One difficulty lies in the lack of official standards for ecological stoves, which means manufacturers can assemble them according to their own criteria.

“Governments shouldn’t just distribute stoves, but should raise awareness about the problems in question,” said Grinnell.

FAO representative Graziano da Silva said fuel-efficient stoves are a good tool, but should be tried and tested before they are purchased and distributed.

The ONIL stoves cost between 90 and 140 dollars, while the Patsari stove costs around 75 dollars. In both cases, subsidies from NGOs and the government are available to purchase and install the stoves.

The ONIL and Patsari stoves and other improved cooking stove projects are seeking to qualify for carbon credits under the Clean Development Mechanism (CDM), which awards credits to projects in developing countries that reduce greenhouse gas emissions.

The carbon credits can then be purchased by polluters in developed countries in order to offset their own emissions and meet their commitments to cut emissions under the Kyoto Protocol on climate change.

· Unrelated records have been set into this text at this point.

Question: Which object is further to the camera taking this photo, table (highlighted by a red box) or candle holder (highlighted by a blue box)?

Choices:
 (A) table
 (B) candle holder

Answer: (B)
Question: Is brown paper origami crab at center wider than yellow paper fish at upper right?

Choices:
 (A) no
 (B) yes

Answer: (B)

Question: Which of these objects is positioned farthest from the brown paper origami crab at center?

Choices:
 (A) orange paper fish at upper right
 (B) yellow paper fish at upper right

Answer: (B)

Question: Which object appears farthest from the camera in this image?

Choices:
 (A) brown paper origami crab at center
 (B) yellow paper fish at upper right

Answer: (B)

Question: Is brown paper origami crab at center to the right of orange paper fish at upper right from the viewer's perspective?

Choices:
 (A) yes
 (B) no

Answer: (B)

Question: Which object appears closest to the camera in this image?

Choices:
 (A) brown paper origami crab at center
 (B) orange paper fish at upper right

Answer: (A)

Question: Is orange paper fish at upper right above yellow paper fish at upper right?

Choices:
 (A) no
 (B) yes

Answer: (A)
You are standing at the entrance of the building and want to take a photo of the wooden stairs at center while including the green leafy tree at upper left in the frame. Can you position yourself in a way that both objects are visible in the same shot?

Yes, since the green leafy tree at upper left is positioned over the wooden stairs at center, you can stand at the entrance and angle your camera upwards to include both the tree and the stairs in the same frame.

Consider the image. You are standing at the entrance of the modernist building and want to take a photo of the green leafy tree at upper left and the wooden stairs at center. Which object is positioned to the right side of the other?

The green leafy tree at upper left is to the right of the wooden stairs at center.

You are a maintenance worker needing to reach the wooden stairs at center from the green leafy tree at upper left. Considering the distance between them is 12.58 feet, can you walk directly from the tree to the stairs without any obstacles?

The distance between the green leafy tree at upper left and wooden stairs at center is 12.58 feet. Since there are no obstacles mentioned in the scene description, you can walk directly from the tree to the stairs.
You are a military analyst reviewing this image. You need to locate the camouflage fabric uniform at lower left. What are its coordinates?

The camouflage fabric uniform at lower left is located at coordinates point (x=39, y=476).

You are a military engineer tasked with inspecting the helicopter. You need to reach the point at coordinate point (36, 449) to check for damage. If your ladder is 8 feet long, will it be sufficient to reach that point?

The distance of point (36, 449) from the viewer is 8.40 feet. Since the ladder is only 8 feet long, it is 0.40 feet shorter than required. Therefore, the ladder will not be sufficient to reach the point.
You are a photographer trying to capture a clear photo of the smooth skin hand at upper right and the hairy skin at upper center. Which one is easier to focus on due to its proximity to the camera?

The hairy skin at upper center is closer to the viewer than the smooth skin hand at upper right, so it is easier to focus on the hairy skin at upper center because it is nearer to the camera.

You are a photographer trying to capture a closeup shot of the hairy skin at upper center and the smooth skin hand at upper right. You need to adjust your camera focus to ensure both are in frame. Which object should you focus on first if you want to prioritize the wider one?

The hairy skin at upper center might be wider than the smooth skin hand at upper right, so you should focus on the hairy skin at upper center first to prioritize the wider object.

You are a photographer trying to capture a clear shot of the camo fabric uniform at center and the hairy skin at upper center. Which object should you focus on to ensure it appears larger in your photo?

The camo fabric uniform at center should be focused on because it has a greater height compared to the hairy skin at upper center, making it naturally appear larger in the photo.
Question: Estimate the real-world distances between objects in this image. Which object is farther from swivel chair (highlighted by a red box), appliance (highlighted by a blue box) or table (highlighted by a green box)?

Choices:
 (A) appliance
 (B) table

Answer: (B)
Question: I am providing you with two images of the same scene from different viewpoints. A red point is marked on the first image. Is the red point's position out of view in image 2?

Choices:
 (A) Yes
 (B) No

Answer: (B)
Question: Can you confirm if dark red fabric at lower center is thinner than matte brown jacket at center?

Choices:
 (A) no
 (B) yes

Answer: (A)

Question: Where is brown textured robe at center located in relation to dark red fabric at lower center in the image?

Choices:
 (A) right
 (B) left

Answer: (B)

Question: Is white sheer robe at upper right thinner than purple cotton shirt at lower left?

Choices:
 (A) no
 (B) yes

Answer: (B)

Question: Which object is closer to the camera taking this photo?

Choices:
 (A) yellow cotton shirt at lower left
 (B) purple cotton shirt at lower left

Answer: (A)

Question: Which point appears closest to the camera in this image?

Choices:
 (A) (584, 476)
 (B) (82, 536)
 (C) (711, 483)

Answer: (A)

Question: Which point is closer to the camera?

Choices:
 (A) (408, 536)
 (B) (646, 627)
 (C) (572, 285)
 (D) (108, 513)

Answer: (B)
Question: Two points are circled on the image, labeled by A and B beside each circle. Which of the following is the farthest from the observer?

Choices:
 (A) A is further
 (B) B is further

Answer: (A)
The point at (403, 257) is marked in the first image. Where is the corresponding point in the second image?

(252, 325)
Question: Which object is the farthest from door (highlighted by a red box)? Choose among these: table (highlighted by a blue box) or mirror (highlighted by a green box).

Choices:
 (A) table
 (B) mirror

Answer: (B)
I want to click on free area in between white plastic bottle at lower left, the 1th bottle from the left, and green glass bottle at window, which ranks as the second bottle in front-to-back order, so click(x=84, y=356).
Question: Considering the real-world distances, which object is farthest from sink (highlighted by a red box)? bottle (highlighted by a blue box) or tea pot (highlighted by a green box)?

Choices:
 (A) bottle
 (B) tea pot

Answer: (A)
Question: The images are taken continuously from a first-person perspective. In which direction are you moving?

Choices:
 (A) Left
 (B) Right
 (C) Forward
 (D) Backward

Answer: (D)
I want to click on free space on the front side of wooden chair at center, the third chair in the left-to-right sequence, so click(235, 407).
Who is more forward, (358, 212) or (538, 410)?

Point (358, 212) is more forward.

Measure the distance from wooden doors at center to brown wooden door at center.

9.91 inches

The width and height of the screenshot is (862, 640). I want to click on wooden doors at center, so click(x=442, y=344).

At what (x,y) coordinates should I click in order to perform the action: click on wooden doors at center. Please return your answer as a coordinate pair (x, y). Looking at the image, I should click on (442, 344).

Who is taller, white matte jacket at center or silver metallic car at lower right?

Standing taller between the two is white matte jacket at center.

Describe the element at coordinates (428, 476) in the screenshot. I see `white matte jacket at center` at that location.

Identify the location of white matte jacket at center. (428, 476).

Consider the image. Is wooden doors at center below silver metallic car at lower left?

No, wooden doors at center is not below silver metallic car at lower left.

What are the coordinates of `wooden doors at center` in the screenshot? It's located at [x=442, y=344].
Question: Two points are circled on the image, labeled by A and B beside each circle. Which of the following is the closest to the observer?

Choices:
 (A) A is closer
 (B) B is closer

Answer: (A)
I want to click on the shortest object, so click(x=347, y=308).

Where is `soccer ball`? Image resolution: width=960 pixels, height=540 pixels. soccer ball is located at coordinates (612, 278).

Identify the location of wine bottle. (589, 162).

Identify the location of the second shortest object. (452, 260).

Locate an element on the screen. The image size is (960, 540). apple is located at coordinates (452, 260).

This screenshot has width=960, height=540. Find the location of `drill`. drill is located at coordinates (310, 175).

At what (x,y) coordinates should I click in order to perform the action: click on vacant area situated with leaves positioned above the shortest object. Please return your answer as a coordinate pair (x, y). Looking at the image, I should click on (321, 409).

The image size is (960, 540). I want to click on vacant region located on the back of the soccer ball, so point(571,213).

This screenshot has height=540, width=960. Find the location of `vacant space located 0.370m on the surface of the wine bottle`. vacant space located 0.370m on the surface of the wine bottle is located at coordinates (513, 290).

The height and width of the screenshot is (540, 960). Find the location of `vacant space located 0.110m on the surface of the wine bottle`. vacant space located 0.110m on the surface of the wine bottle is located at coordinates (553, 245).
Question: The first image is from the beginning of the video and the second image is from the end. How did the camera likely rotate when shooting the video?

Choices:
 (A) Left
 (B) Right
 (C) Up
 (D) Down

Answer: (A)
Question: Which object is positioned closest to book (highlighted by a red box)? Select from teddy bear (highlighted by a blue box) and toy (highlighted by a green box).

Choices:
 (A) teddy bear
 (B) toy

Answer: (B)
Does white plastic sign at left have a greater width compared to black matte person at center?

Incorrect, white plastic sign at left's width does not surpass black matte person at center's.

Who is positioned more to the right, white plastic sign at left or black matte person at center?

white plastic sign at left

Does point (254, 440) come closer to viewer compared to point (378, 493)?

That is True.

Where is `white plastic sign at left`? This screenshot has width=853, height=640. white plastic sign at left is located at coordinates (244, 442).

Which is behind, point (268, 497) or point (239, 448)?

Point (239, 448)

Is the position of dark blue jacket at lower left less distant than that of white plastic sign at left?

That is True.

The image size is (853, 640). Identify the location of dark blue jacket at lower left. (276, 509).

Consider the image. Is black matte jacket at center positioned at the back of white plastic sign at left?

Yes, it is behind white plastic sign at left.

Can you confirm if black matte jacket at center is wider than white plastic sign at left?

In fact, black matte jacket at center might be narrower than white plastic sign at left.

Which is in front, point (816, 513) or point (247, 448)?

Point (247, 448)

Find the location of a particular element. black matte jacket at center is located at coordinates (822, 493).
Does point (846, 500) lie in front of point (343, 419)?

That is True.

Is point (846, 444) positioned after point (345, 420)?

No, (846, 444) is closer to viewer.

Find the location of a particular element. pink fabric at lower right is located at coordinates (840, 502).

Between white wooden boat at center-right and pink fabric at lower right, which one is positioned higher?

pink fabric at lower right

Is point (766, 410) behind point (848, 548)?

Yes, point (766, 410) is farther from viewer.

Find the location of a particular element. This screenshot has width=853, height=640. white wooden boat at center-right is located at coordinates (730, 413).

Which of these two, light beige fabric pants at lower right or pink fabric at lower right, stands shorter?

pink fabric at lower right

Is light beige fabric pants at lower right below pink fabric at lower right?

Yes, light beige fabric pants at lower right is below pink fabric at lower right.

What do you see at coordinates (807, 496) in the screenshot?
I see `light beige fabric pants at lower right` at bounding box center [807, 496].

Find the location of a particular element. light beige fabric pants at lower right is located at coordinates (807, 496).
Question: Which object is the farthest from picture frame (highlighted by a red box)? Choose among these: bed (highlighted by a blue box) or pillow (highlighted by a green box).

Each ONIL stove is estimated to reduce carbon dioxide (CO2) emissions by nearly three tons a year, while the estimate for the Patsari stove is between three and five tons a year.

Although Professor Ortiz acknowledged that the proliferation of improved cook stoves could fuel firewood consumption, he said that combined with reforestation efforts, they are a better option than the introduction of electric stoves in rural areas.

Several improved biomass stoves have won Britain-based Ashden Awards for Sustainable Energy, known globally as the “green Oscars”: the HELPS International ONIL stove, developed by Don O’Neal, in 2004; GIRA’s Patsari stove in 2006; and the Aprovecho Research Centre’s portable fuel-efficient stove in 2009.